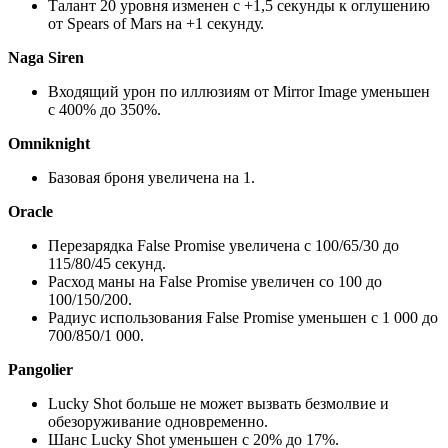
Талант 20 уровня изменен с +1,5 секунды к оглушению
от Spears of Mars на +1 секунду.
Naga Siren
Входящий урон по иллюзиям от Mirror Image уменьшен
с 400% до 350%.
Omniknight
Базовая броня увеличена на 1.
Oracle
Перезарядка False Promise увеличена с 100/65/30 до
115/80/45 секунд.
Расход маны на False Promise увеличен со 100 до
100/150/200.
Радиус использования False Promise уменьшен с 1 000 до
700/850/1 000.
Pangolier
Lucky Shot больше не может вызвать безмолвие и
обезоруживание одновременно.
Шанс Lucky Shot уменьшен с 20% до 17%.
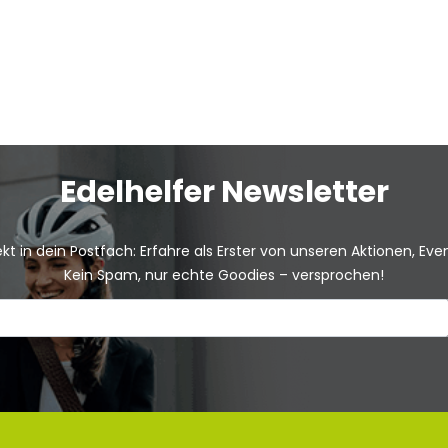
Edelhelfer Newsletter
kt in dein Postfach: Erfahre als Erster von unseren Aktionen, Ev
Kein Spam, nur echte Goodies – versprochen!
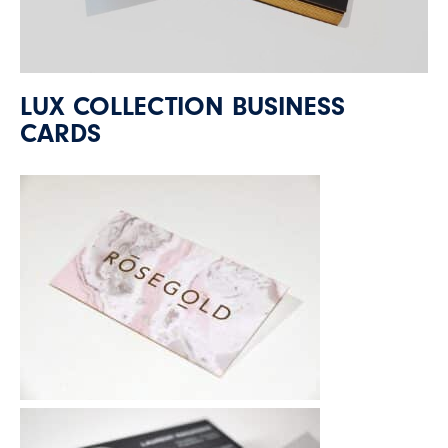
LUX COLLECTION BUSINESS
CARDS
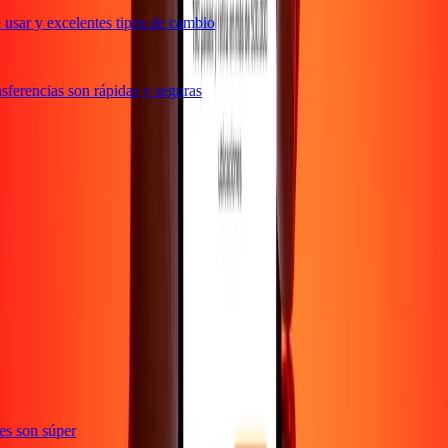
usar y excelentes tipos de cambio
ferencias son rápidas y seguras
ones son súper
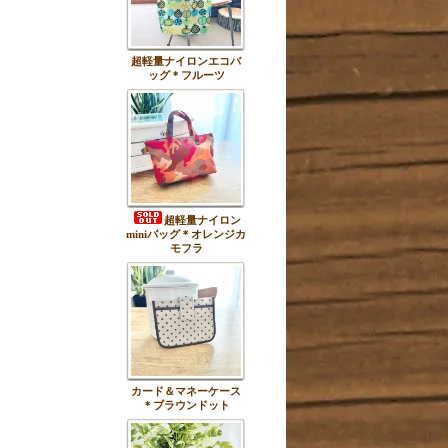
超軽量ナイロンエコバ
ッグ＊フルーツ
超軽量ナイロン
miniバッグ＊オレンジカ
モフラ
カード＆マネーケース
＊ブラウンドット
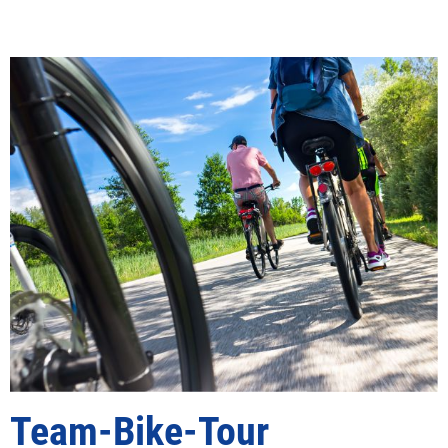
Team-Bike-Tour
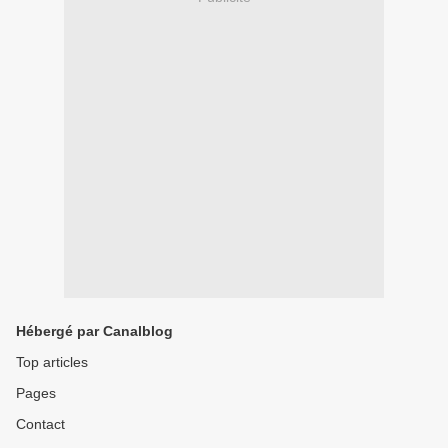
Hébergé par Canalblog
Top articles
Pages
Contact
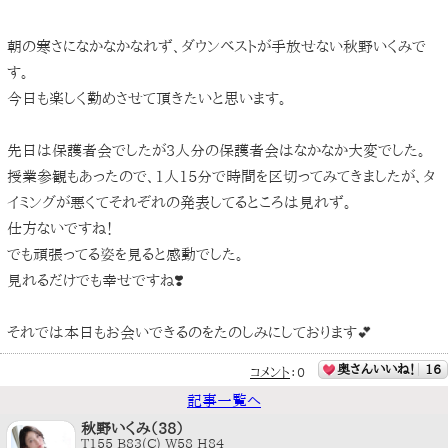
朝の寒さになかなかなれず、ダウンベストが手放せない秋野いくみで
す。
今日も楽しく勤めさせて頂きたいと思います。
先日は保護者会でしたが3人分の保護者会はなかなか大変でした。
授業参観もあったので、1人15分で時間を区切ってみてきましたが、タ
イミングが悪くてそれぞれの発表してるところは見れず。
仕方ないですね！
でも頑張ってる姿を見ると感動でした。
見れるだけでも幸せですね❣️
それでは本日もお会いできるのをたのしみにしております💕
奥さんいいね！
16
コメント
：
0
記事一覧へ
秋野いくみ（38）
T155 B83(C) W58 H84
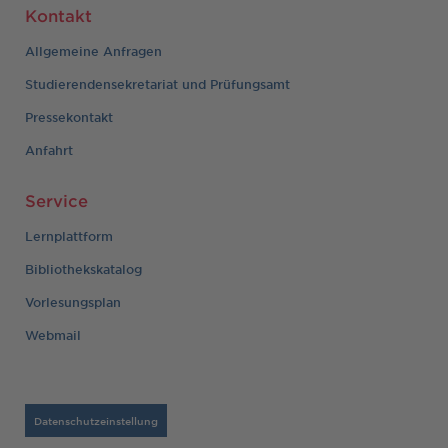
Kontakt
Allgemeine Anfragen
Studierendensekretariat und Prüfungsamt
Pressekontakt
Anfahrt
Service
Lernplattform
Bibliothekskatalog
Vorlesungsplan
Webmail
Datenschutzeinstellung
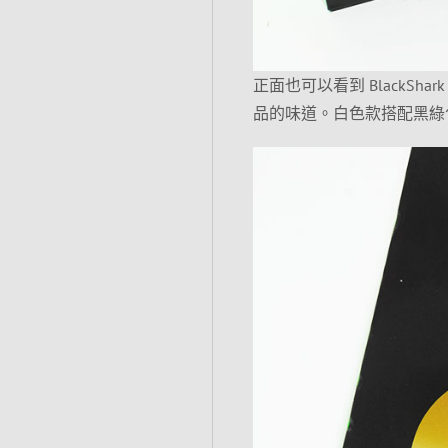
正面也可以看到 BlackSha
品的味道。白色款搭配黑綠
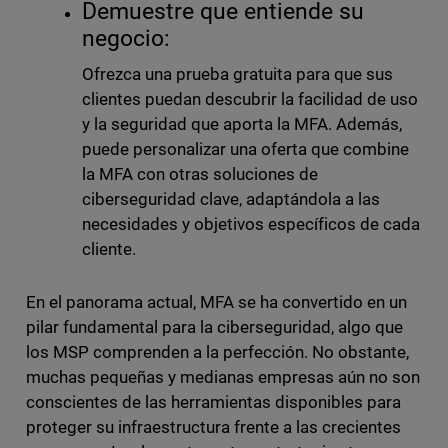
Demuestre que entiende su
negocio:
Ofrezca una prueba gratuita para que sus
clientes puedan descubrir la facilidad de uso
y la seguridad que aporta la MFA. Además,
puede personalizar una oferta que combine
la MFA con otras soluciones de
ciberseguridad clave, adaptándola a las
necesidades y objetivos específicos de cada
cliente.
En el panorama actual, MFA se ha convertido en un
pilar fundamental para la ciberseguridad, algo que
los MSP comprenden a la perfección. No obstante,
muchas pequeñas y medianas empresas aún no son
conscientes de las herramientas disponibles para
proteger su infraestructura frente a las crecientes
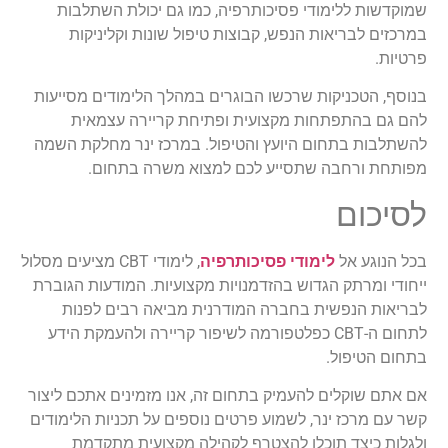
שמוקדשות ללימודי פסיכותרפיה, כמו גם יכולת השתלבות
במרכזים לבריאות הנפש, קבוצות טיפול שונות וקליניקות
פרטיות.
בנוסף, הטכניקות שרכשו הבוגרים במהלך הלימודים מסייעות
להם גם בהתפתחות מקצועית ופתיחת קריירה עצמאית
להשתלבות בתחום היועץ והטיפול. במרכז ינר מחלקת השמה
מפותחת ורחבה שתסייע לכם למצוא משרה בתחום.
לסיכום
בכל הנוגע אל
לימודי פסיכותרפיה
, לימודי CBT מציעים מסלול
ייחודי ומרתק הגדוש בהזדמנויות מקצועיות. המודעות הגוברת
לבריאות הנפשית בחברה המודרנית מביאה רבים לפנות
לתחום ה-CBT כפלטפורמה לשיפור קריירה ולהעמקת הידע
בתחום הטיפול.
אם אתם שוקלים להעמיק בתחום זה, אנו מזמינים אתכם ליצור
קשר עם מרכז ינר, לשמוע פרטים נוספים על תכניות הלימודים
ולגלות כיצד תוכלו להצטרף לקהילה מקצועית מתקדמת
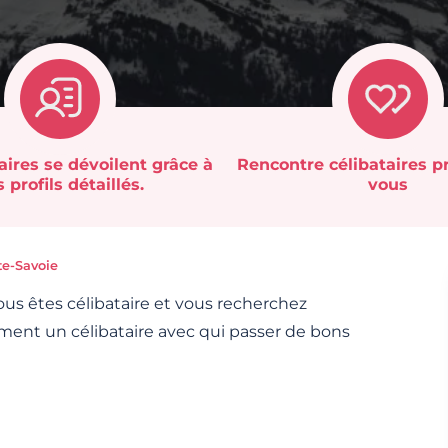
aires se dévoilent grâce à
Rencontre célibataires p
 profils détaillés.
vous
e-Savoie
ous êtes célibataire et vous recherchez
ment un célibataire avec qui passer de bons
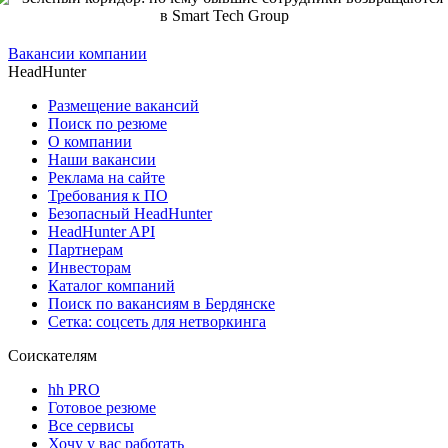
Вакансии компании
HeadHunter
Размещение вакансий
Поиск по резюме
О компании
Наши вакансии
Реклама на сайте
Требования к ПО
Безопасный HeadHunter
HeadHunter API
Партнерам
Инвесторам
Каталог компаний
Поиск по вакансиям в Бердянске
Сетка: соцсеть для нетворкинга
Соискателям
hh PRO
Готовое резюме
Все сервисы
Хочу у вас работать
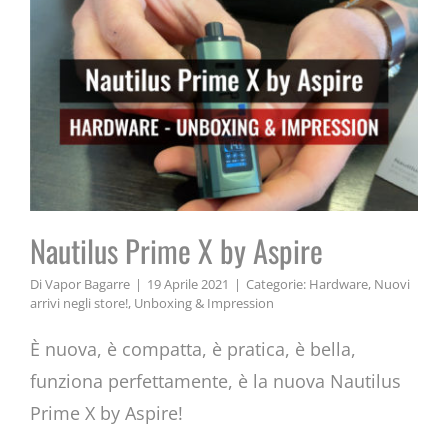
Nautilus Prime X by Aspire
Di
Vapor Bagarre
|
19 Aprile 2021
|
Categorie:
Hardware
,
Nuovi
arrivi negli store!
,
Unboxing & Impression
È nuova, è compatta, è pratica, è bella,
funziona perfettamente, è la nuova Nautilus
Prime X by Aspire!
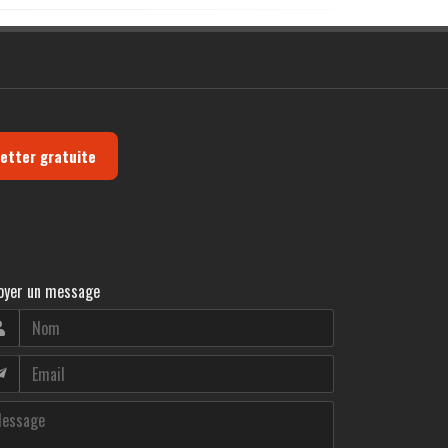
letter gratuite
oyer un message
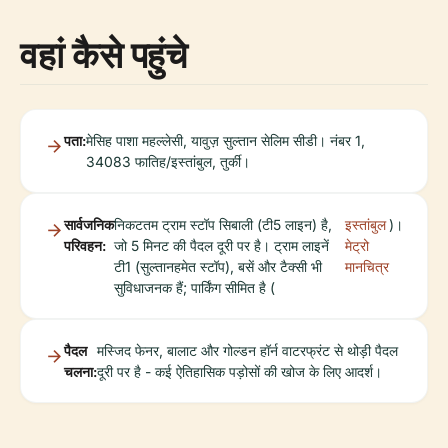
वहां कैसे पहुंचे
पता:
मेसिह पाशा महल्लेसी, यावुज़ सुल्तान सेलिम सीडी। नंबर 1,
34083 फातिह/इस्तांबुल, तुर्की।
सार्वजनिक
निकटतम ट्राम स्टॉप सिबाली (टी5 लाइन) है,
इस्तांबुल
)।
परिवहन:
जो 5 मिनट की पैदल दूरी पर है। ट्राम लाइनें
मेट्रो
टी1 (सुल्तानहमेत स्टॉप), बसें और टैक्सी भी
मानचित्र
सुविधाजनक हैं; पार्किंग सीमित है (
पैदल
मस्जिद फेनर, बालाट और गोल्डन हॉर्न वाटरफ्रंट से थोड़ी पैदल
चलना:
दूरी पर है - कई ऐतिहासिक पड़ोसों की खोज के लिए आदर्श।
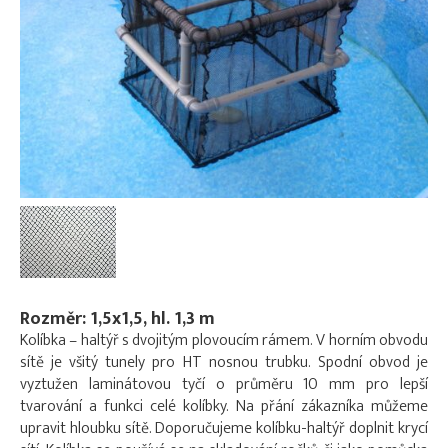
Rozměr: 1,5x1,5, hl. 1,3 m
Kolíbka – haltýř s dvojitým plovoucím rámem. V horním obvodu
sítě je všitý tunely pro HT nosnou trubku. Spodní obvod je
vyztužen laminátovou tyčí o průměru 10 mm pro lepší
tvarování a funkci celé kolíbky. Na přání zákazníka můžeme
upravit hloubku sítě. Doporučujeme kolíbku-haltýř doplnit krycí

──────

▶ _WHAT THE TASK ASKS_: Find and copy each line above that includes the string "Prime".

▶ _YOUR SOLUTION_:
Nautilus Prime X by Aspire
Prime X by Aspire!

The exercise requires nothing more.